Volvió a hincarse, pero ya no me golpeó. Lo que hizo fue desgarrar mi vestido, hasta dejarme desnuda, hasta que mis senos y mi sexo quedaran a disposición de su lujuria. Los acarició y lamió, al igual que todo mi cuerpo. Si bien nadie me había penetrado, si habían hecho lo que él en ese momento. Podía decir, comparándolas con esas ocasiones, que las caricias de Don Javier eran torpes, más allá de la situación, no me hubieran excitado nunca. Que lástima, pensé, tantos años de experiencia no le habían servido de nada. Ni siquiera eso lo hacía bien, era un pésimo amante. De no ser por su gran capacidad para los negocios, sería un completo inútil. No se detuvo, hasta que su asquerosa saliva cubrió toda mi piel. Cuando eso pasó, caminó en dirección al buró. Sacó un condón y lo extendió sobre su pene, el cual ya erecto, no era, afortunadamente, demasiado grande. Regresó al sitio donde estaba tirada. Se me echó encima, sacándome el aire. Utilizando una mano como ayuda, colocó la punta de su falo en mi nunca traspasada entrada. Puso sus manos a los lados. Empujó con todas sus fuerzas y sus testículos chocaron con mi culo. Me penetró por completo. Yo grité como nunca antes lo había hecho, el dolor era extremo.

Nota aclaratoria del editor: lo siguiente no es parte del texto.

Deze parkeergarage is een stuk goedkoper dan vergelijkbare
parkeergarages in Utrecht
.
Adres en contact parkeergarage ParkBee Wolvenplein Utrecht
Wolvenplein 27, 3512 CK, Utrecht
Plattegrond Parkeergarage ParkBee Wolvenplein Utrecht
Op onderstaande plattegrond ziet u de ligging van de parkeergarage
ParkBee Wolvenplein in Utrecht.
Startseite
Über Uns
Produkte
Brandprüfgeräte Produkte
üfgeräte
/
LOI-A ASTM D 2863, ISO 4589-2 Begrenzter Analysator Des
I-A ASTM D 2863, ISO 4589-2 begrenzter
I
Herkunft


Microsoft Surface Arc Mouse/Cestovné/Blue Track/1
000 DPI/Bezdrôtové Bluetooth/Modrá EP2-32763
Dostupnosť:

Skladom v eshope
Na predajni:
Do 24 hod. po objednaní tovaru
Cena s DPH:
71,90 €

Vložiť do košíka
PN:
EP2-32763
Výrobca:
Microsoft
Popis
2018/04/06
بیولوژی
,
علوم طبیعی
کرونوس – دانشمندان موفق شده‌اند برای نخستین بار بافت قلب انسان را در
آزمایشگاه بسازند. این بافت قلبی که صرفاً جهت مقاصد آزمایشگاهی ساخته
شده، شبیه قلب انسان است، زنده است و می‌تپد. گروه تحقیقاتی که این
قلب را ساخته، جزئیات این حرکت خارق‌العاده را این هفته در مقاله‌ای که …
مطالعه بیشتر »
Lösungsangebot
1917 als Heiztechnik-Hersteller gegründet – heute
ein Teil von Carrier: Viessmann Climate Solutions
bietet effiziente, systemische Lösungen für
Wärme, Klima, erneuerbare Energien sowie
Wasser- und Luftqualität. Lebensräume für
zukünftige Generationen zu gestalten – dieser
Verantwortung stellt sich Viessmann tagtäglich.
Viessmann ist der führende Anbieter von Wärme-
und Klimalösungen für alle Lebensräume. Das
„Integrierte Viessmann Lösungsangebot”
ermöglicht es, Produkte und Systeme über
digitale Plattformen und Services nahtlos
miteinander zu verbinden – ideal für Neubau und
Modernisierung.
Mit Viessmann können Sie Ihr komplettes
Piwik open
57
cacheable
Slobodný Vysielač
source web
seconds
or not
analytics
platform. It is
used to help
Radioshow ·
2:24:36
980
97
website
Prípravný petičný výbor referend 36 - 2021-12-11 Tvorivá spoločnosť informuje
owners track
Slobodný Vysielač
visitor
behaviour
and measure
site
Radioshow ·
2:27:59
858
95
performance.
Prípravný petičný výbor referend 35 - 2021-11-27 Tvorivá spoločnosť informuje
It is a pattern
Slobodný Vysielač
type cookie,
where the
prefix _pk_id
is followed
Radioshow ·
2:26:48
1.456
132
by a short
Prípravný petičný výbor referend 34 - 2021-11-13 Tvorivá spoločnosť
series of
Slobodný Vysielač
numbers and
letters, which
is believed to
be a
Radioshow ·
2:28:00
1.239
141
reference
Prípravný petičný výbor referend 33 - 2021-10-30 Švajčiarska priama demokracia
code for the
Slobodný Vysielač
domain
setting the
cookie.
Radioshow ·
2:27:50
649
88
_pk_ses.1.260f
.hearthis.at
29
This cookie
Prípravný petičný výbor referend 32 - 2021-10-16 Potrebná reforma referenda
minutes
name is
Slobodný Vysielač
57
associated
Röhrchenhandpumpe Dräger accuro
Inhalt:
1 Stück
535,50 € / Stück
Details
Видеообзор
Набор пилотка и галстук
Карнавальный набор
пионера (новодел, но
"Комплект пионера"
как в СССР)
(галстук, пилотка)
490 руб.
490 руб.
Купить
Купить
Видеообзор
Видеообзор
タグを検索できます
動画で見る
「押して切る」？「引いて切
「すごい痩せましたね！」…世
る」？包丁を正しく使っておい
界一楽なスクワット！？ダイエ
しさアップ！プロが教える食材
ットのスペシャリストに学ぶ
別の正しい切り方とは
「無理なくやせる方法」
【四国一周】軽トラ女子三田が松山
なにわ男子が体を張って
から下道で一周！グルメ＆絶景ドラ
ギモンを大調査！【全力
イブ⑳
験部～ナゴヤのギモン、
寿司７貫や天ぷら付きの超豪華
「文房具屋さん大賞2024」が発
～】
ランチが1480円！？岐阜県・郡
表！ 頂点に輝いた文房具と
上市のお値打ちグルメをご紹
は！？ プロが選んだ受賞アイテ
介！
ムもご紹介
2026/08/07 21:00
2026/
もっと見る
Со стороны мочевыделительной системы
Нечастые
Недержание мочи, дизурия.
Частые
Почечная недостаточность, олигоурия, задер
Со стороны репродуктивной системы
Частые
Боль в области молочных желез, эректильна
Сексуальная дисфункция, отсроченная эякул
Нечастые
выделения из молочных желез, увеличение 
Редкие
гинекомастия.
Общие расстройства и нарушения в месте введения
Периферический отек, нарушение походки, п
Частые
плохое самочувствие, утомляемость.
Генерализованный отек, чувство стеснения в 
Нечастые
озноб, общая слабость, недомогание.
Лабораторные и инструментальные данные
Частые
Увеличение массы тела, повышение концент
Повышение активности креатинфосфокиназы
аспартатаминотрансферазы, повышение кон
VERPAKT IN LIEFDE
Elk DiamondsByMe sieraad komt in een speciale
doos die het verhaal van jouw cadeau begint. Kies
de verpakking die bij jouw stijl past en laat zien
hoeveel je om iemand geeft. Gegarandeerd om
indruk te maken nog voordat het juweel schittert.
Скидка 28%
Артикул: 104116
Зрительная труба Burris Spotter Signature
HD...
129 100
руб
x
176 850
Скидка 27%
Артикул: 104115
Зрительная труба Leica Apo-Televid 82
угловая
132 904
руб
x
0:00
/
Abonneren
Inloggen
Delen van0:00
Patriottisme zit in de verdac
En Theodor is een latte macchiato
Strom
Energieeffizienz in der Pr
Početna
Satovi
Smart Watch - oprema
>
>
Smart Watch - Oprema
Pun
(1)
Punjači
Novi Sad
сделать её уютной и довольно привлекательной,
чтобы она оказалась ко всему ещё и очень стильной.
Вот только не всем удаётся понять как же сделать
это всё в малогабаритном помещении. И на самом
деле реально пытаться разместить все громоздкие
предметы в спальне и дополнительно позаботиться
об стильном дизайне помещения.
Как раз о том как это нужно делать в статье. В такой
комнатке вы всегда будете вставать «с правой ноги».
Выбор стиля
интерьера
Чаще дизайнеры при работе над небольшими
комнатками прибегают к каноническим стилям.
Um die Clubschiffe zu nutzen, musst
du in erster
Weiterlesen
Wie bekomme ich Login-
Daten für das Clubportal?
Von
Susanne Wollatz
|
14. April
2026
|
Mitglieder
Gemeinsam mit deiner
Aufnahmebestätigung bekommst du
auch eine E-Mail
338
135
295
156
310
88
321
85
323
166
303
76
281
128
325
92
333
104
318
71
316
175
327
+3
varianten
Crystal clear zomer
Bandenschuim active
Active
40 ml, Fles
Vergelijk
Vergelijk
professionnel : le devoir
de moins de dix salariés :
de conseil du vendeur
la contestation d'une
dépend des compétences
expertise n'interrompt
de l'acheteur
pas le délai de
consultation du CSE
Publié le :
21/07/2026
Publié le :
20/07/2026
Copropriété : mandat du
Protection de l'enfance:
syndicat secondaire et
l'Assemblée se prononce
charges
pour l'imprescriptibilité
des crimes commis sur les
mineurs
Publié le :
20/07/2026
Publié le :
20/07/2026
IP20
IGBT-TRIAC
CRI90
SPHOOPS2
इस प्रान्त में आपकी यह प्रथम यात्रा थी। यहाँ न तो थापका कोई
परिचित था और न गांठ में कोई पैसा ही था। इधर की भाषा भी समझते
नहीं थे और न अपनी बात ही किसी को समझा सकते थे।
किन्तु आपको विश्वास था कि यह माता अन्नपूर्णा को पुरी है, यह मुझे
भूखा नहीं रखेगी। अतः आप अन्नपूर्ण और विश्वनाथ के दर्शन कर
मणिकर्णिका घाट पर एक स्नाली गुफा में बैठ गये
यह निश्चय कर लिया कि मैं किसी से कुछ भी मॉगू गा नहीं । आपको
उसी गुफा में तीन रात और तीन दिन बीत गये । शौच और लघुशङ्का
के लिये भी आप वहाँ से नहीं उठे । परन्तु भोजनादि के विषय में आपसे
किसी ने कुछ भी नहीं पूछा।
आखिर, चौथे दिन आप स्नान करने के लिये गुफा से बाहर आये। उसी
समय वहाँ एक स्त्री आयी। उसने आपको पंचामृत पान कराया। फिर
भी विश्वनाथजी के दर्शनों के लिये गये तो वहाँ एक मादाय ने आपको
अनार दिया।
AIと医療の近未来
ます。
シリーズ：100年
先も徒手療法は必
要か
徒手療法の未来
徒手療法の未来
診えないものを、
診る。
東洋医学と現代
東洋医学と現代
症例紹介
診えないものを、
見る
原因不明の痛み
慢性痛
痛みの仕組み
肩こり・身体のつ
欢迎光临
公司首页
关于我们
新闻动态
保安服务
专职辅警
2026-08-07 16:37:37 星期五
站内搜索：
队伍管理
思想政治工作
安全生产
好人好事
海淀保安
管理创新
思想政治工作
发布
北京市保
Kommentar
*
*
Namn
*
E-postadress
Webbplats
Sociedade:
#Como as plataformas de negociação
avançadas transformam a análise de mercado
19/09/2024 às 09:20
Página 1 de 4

Empezó a moverse de inmediato, no me dio tiempo de recuperarme, de acostumbrarme a tener su verga dentro. Sus ojos estaban cerrados y su cuarteada lengua recorría mi oído. El dolor no disminuía, a cada una de sus embestidas crecía más, y más. Sabía a la perfección lo que pasaría, si entraba en ese cuarto buscando respuestas. Técnicamente no era una violación, yo nunca dije que no, mis lágrimas y gritos pudieron haber sido tomadas como mi manera de expresar excitación, pero así la sentía, aquello había rebasado mi frialdad e incapacidad de asombro. Pensé que soportaría la humillación, y el acto en sí, sin sufrir daños que no fueran físicos, pero me equivoqué. Cada vez que su falo arremetía con más fuerza en contra de mi anatomía, me sentía más miserable. Por suerte, Don Javier también sufría de eyaculación prematura, no tardó ni cinco minutos en venirse. Se salió de mí, se quitó el condón, y lo tiró a la basura, donde también se encontraba mi dignidad.

Ese hombre al que no había visto nunca, era un miserable. Dentro de tantos sentimientos desagradables rondando mi cabeza, podía estar tranquila por eso, no era yo la de problema. Aquel monstruo no podía sentir afecto, y mucho menos amor, hacia ninguna persona, ya podía estar más tranquila. Mientras yo continuaba acostada sobre la alfombra, desnuda y con la entrepierna sangrando, Don Javier llenaba el cheque de mi paga. Al menos era un hombre de palabra, me pagaría, aunque como dije en un principio, el dinero no es lo que a mí me importaba. Me preguntó a que nombre ponía el cheque, que si era mayor de edad para ponerlo al mío. Luego de unos minutos sin escuchar respuesta, volvió a preguntarme lo mismo, con cierta impaciencia y molestia en su voz. Reuniendo todas mis fuerzas, intentando no llorar, le contesté. Le dije que podía hacerlo al nombre de Sofía Larios López. Él se quedó mudo, su mano inmóvil. Volteó a verme con cara de incredulidad. Yo sólo atine a decirle: "Hola papá, por fin nos conocemos".